* _THINGS TO DO_
1) Turn the taxonomy entries, with their lines from kingdom to common name, into a numbered list that leaves out blank lines.
2) Pick up the opnbnch notebook from where it stops and keep it going.

* _TEXT EXTRACT_
▶
### You must clone the opnbnch repo and append the path to access the methods in the repository.

If you have any questions, please drop them in the [Issues](https://github.com/opnbnch/opnbnch/issues) for the opnbnch Github repo 

In [5]:
import os
import sys

OPNBNCH_HOME = '../'

sys.path.append(OPNBNCH_HOME)

import pandas as pd
import rdkit

from produce_meta import produce_meta
from standardize import standardize
from resolve_class import resolve_class

In [7]:
#### Let's begin by taking a look at our data

data_dir = OPNBNCH_HOME + 'case_studies/Martins_et_al_2012/'
data_file = 'martins_et_al_2012.csv'
data_path = os.path.join(data_dir, data_file)


pd.read_csv(data_path).head()

Unnamed: 0,num,name,p_np,smiles
0,1,Propanolol,p,[Cl].CC(C)NCC(O)COc1cccc2ccccc12
1,2,Terbutylchlorambucil,p,C(=O)(OC(C)(C)C)CCCc1ccc(cc1)N(CCCl)CCCl
2,3,40730,p,c12c3c(N4CCN(C)CC4)c(F)cc1c(c(C(O)=O)cn2C(C)CO...
3,4,24,p,C1CCN(CC1)Cc1cccc(c1)OCCCNC(=O)C
4,5,cloxacillin,p,Cc1onc(c2ccccc2Cl)c1C(=O)N[C@H]3[C@H]4SC(C)(C)...
◀
* _SUPPLIED RECORDS_
▶
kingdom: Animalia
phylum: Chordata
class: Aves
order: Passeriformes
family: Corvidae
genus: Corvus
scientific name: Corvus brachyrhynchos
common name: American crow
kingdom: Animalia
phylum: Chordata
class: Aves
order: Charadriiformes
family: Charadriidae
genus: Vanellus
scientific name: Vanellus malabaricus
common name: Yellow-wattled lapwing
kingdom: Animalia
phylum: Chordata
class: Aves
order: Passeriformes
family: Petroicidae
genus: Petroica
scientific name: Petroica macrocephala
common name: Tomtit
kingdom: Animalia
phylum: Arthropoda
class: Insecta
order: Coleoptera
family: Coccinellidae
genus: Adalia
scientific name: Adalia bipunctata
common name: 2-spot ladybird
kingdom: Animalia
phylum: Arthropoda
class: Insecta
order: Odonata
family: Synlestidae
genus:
◀
* _REPLIES_
1)
1. kingdom: Animalia
2. phylum: Chordata
3. class: Aves
4. order: Passeriformes
5. family: Corvidae
6. genus: Corvus
7. scientific name: Corvus brachyrhynchos
8. common name: American crow
9. kingdom: Animalia
10. phylum: Chordata
11. class: Aves
12. order: Charadriiformes
13. family: Charadriidae
14. genus: Vanellus
15. scientific name: Vanellus malabaricus
16. common name: Yellow-wattled lapwing
17. kingdom: Animalia
18. phylum: Chordata
19. class: Aves
20. order: Passeriformes
21. family: Petroicidae
22. genus: Petroica
23. scientific name: Petroica macrocephala
24. common name: Tomtit
25. kingdom: Animalia
26. phylum: Arthropoda
27. class: Insecta
28. order: Coleoptera
29. family: Coccinellidae
30. genus: Adalia
31. scientific name: Adalia bipunctata
32. common name: 2-spot ladybird
33. kingdom: Animalia
34. phylum: Arthropoda
35. class: Insecta
36. order: Odonata
37. family: Synlestidae
38. genus:

2)
What do each of these columns appear to hold?
 * **num:** an index column we probably don't need 
 * **name:** a column of compund names and ids. Also appears to have limited utility. 
 * **p_np**: a column that appears to hold a class encoding (p = penetrative vs. np = non_penetrative)
 * **smiles**: a column specifying the structure for each compound
 
The two columns holding the relevant data for our purposes are **p_np** and **smiles.** Before we can start hacking away at this dataset, though, it's important that we can track it back to it's source in literature. 


### `produce_meta.py`

The `produce_meta.py` function does just this for us. By specifying a DOI (only ACS supported at the moment) and a path to the data set we want to clean, we can produce a `metadata.json` file that will track data curation progress.


In [9]:
produce_meta('https://doi.org/10.1021/ci300124c', data_path)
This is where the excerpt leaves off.